Machine learning


  • A big part of the utility of math (especially in ML) is having breadth rather than depth. The strategy of picking out specific things you don't know from papers and looking them up is only effective if you have the breadth in your background to understand the answers you find.

    • Broad knowledge is also what helps you manage the exponential tree of complexity you're encountering.

      • You won't have seen all the things you come across, but you'll develop the ability to make good judgements about what you need to read to achieve your goals. You'll learn how to recognize when a reference you're reading is more (or less) technical than you need, and how to search for something more appropriate. You'll also learn how and when you can use results without understanding the details.

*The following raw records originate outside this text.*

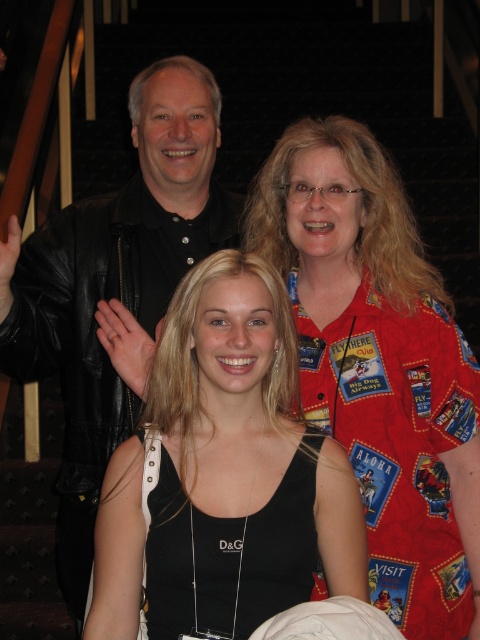
Who is taller, red patchwork shirt at upper right or black fabric dress at center?

red patchwork shirt at upper right

The height and width of the screenshot is (640, 480). Identify the location of red patchwork shirt at upper right. (380, 364).

Is point (132, 252) positioned before point (222, 544)?

No, (132, 252) is behind (222, 544).

Which is below, black leather jacket at upper left or black fabric dress at center?

black fabric dress at center is below.

Identify the location of black leather jacket at upper left. (113, 284).

Locate an element on the screen. This screenshot has width=480, height=640. black leather jacket at upper left is located at coordinates (113, 284).

How far apart are red patchwork shirt at upper right and black leather jacket at upper left?

21.62 inches

Between red patchwork shirt at upper right and black leather jacket at upper left, which one has more height?

Standing taller between the two is black leather jacket at upper left.

Is point (416, 516) positioned in front of point (10, 276)?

    • Finally, as a general grad student strategy trying to learn everything just in time is not a path to success. Even if you had the perfect math oracle that you want it would be setting you up to be left behind. All the oracle gives you is the ability to catch up quickly to the ideas of others. Your job as a grad student is to generate new knowledge and to do that you need to seek things out on your own, not just follow along the latest trend. Part of your job is to go out hunting for ideas that your peers haven't found yet and bring them back to your field.

  • AI doesn't need to follow the human model, just like planes don't need to flap their wings like a bird. For most jobs AI will be very different from humans. Even when AI acts as human for entertainment I would imagine them being very different internally, as their job is to mimic aspects of human behaviors, not actually a human as a whole.

  • Almost all of machine learning is about representing data as vectors and performing linear and non-linear transformations in order to perform classification, regression, etc.

  • Most of ML is fitting models to data. To fit a model you minimize some error measure as a function of its real valued parameters, e.g. the weights of the connections in a neural network. The algorithms to do the minimization are based on gradient descent, which depends on derivatives, i.e. differential calculus.